À la Tolstoy, good fathers are good in similar ways. But every bad dad is bad in his own unique way.
Portrayals of dads in film are a study in the changing cultural expectations of men, and ideas of what masculinity should look like in a heteronormative relationship. Men are often presented as bumbling babysitters instead of caretakers — that onerous task nearly always falls on the mother.
The "bad" movie father is usually presented in one of three ways: violent and abusive, indifferent to the point of neglectful, or the detached workaholic in need of an enlightening journey. If you think back, the fathers in some of our favorite childhood movies like Elf, Star Wars, and Matilda all fit the three criteria one way or another.

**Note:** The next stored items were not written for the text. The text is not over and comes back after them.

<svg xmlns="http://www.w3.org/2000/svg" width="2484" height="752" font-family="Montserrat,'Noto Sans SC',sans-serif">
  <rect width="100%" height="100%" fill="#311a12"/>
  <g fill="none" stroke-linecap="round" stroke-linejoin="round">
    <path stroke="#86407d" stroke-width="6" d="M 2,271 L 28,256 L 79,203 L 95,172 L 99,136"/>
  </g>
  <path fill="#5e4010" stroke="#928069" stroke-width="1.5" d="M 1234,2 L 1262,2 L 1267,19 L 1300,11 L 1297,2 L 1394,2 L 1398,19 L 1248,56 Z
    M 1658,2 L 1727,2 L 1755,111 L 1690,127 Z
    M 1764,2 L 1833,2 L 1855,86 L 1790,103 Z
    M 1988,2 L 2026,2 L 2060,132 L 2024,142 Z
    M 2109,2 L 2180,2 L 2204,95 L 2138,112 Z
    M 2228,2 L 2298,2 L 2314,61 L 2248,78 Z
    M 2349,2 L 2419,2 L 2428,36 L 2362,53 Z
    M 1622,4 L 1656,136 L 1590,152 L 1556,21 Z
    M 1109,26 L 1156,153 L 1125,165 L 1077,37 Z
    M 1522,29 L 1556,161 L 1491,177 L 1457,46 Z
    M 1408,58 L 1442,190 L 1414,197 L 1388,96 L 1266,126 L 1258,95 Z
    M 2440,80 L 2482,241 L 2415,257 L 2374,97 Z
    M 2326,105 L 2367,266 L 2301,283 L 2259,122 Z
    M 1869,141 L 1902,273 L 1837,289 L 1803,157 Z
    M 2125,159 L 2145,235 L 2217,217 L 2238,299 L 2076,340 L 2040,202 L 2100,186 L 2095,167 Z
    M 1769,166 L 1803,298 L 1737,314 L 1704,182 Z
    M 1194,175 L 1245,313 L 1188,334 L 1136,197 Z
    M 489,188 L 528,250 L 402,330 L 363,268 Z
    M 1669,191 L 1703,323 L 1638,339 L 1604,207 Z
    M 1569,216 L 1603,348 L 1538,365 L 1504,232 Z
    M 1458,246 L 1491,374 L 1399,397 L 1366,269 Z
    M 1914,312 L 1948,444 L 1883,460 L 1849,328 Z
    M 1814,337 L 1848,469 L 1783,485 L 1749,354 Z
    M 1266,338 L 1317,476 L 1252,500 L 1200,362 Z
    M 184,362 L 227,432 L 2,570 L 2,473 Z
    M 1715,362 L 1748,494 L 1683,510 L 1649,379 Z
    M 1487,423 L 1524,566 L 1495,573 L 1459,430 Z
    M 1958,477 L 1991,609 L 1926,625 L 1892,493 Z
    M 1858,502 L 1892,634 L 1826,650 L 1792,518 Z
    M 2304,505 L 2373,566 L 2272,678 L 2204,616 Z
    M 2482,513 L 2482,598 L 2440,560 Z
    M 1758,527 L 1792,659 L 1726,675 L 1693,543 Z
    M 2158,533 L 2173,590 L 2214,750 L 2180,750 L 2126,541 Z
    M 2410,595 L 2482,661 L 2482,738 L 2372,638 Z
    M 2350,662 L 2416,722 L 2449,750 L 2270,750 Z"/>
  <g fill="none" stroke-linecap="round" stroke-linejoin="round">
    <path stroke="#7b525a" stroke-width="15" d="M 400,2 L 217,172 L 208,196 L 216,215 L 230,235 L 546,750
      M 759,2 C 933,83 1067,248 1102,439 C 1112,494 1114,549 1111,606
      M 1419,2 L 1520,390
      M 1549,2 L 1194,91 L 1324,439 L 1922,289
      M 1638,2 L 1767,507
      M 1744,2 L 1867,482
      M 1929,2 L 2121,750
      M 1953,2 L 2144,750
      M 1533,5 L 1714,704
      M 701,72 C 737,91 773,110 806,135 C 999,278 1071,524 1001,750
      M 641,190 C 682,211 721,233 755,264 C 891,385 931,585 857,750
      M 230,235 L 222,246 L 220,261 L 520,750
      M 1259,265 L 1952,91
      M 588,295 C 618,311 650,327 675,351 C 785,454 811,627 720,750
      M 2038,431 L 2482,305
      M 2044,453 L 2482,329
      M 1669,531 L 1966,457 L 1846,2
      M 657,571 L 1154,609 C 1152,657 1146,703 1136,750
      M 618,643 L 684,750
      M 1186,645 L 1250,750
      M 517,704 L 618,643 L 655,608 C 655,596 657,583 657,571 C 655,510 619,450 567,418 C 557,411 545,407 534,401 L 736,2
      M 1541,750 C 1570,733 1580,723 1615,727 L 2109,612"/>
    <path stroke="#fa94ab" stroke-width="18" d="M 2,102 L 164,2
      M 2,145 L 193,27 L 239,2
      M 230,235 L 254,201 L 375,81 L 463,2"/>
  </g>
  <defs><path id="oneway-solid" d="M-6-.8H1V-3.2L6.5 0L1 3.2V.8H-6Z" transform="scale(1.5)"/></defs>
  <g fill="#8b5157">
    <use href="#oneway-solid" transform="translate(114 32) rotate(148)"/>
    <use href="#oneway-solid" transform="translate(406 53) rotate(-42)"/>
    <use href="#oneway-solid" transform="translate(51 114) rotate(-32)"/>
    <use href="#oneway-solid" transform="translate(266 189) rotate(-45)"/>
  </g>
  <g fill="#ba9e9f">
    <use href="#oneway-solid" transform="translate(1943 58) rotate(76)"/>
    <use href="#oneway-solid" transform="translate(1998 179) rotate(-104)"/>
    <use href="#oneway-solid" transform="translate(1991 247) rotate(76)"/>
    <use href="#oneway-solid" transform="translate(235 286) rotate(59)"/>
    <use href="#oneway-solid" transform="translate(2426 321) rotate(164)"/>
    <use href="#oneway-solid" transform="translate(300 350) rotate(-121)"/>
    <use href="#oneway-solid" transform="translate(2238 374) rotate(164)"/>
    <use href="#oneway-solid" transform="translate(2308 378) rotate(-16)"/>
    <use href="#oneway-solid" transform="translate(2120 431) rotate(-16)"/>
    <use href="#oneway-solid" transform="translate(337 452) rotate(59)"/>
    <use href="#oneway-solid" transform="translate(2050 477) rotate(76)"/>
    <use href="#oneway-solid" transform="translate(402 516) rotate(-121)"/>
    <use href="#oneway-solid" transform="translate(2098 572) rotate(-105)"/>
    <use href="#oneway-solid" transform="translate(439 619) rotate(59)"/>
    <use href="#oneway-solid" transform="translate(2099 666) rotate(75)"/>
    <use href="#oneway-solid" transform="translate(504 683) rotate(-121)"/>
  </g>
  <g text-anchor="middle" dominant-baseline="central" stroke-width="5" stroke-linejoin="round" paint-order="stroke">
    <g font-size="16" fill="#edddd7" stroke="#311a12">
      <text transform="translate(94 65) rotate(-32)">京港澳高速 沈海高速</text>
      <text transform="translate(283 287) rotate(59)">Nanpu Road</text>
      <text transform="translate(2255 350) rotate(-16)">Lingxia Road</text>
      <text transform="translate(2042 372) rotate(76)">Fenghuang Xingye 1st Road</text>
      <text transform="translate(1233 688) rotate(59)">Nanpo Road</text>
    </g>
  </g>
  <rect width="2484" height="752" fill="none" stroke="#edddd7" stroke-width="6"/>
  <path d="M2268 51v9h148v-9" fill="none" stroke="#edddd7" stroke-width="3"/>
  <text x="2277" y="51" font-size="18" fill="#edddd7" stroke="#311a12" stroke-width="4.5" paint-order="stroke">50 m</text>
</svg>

The "good" fathers are also a bit caricatured, mostly in the way each expresses love. There's the overprotective and annoying dad, the action movie dad keeping his child safe, and the dad who does as much of the care taking as the mother. Think My Big Fat Greek Wedding, Taken, and Mrs. Doubtfire.
As more and more real men have become caregivers — a Pew study found there were almost 2 million stay-at-home dads in 2012 — the characterization of fathers has accordingly changed. Audiences no longer accept the inattentive dad who isn't sensitive to the needs of his kids. Especially if he also excuses himself from caregiving duties. This year's most criticized father, Tully's Drew (Ron Livingston), is shown as mostly working, playing video games, showing a complete lack of care for his wife's mental health, and doing only the minimal amount of caregiving. A soccer game and some math homework assistance does not an attentive father make.
But just a generation or two ago, Drew's minimal caregiving would have scored him high marks. Compare him to the father from 1998's Stepmom: Luke Harrison (Ed Harris) is not considered a bad father, yet he hands over all caregiving duties to his ex-wife (Susan Sarandon) and girlfriend (Julia Roberts).